* _Instructions for the task_: Please print all of the entries, matching them exactly.
Data to examine: Begin
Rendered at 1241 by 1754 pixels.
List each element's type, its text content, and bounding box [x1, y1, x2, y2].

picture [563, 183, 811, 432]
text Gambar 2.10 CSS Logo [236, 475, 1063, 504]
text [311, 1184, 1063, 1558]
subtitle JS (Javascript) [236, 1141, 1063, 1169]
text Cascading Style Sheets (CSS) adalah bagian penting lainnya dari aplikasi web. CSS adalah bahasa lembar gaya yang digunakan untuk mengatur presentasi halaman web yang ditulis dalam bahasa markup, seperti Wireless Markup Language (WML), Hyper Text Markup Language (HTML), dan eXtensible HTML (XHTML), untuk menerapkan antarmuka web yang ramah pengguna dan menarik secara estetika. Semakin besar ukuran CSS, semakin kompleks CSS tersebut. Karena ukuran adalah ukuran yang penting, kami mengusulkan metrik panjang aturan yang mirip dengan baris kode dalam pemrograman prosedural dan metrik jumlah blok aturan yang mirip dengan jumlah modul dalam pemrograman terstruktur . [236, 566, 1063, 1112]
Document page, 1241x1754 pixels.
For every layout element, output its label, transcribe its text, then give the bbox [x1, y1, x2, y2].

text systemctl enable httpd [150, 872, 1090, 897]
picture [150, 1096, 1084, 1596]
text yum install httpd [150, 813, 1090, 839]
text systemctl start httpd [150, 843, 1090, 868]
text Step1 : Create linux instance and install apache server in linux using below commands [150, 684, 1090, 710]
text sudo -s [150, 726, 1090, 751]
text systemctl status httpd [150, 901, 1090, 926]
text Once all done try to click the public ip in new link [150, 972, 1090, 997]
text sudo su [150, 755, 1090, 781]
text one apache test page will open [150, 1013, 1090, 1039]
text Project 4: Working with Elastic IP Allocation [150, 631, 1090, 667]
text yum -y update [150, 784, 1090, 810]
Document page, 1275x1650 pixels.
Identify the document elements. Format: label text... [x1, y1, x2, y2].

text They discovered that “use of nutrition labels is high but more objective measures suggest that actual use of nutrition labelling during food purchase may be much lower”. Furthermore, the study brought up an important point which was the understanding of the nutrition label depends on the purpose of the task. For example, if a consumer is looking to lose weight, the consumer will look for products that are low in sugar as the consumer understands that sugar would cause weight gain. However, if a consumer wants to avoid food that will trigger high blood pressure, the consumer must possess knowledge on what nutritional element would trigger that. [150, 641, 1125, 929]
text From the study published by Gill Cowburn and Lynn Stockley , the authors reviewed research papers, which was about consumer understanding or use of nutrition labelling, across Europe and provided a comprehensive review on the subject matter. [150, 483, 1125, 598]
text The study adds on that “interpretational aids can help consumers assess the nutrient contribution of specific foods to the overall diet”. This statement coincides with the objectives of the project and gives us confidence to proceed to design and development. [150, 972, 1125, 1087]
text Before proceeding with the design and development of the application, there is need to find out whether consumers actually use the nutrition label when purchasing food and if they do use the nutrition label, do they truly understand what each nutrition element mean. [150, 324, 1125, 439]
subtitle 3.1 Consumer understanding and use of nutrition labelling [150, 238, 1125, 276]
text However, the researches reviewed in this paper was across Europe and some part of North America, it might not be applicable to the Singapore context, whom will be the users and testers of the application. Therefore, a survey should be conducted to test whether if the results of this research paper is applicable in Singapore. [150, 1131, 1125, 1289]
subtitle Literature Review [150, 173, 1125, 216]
Data to examine: End
* _Solution for this task_:
Rendered at 1241 by 1754 pixels.
List each element's type, its text content, and bounding box [x1, y1, x2, y2].

picture [563, 183, 811, 432]
text Gambar 2.10 CSS Logo [236, 475, 1063, 504]
text [311, 1184, 1063, 1558]
subtitle JS (Javascript) [236, 1141, 1063, 1169]
text Cascading Style Sheets (CSS) adalah bagian penting lainnya dari aplikasi web. CSS adalah bahasa lembar gaya yang digunakan untuk mengatur presentasi halaman web yang ditulis dalam bahasa markup, seperti Wireless Markup Language (WML), Hyper Text Markup Language (HTML), dan eXtensible HTML (XHTML), untuk menerapkan antarmuka web yang ramah pengguna dan menarik secara estetika. Semakin besar ukuran CSS, semakin kompleks CSS tersebut. Karena ukuran adalah ukuran yang penting, kami mengusulkan metrik panjang aturan yang mirip dengan baris kode dalam pemrograman prosedural dan metrik jumlah blok aturan yang mirip dengan jumlah modul dalam pemrograman terstruktur . [236, 566, 1063, 1112]
Document page, 1241x1754 pixels.
For every layout element, output its label, transcribe its text, then give the bbox [x1, y1, x2, y2].

text systemctl enable httpd [150, 872, 1090, 897]
picture [150, 1096, 1084, 1596]
text yum install httpd [150, 813, 1090, 839]
text systemctl start httpd [150, 843, 1090, 868]
text Step1 : Create linux instance and install apache server in linux using below commands [150, 684, 1090, 710]
text sudo -s [150, 726, 1090, 751]
text systemctl status httpd [150, 901, 1090, 926]
text Once all done try to click the public ip in new link [150, 972, 1090, 997]
text sudo su [150, 755, 1090, 781]
text one apache test page will open [150, 1013, 1090, 1039]
text Project 4: Working with Elastic IP Allocation [150, 631, 1090, 667]
text yum -y update [150, 784, 1090, 810]
Document page, 1275x1650 pixels.
Identify the document elements. Format: label text... [x1, y1, x2, y2].

text They discovered that “use of nutrition labels is high but more objective measures suggest that actual use of nutrition labelling during food purchase may be much lower”. Furthermore, the study brought up an important point which was the understanding of the nutrition label depends on the purpose of the task. For example, if a consumer is looking to lose weight, the consumer will look for products that are low in sugar as the consumer understands that sugar would cause weight gain. However, if a consumer wants to avoid food that will trigger high blood pressure, the consumer must possess knowledge on what nutritional element would trigger that. [150, 641, 1125, 929]
text From the study published by Gill Cowburn and Lynn Stockley , the authors reviewed research papers, which was about consumer understanding or use of nutrition labelling, across Europe and provided a comprehensive review on the subject matter. [150, 483, 1125, 598]
text The study adds on that “interpretational aids can help consumers assess the nutrient contribution of specific foods to the overall diet”. This statement coincides with the objectives of the project and gives us confidence to proceed to design and development. [150, 972, 1125, 1087]
text Before proceeding with the design and development of the application, there is need to find out whether consumers actually use the nutrition label when purchasing food and if they do use the nutrition label, do they truly understand what each nutrition element mean. [150, 324, 1125, 439]
subtitle 3.1 Consumer understanding and use of nutrition labelling [150, 238, 1125, 276]
text However, the researches reviewed in this paper was across Europe and some part of North America, it might not be applicable to the Singapore context, whom will be the users and testers of the application. Therefore, a survey should be conducted to test whether if the results of this research paper is applicable in Singapore. [150, 1131, 1125, 1289]
subtitle Literature Review [150, 173, 1125, 216]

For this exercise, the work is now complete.